This section takes about 10 minutes to complete.
Quiz
What are some key differences between OLAP and OLTP systems?
OLTP
Frequent updates, transactional behaviour/requirements
Query priorities:
- low-latency, up-to-date, consistent data for standard business operations
OLAP
Oriented towards analysis, modelling, reporting, business intelligence
Query Priorities:
- asking big questions against big data, supporting flexible queries/analyses
- efficiently processing millions of rows and returning thousands/millions of rows
Why did people start moving from traditional databases and data warehouses to HDFS for Big Data Analytics in the mid 2000s?
Traditional relational databases and data warehouses relied on vertical scaling which required expensive/specialized hardware and was hard to plan for. HDFS and MapReduce allowed for horizontal scalability with cheap commodity hardware.
And subsequently, why did people move from HDFS to Object Storage for Big Data Analytics?
Cloud-based Object Storage is super scalable and cheap, far more than HDFS (which is only often used in on-prem environments these days). It was also great for storing all sorts of file formats (unstructured text, images, video, etc.). Most modern cloud-based Data Lakes are built-on Object Storage technologies. Modern query engines such as Apache Spark, Presto, Dremio, etc. can efficiently scan data laying on object stores.
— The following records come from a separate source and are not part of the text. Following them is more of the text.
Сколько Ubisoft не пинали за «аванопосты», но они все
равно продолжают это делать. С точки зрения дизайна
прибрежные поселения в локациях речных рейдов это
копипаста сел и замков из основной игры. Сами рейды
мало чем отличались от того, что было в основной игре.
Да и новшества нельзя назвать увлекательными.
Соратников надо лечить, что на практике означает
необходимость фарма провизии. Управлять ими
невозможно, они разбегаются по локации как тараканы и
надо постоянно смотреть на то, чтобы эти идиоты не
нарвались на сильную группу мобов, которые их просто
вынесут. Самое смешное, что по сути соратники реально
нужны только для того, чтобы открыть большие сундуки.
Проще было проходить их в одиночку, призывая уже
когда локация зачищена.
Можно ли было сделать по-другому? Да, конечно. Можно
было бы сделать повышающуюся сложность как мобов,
To summarize: object storage + (on-demand) query engines = fully decoupled storage and compute (great for scalability, elasticity, cost)
Name some object storage offerings from the 3 major cloud providers
AWS
- Amazon S3 (general purpose)
- Amazon S3 Glacier (for archiving)
Microsoft Azure
- Azure Blob Storage (general purpose)
- Azure Data Lake Storage Gen2 (has a file systems hierarchy, great for large structured and semi-structured datasets)
GCP
- Google Cloud Storage or GCS (general purpose)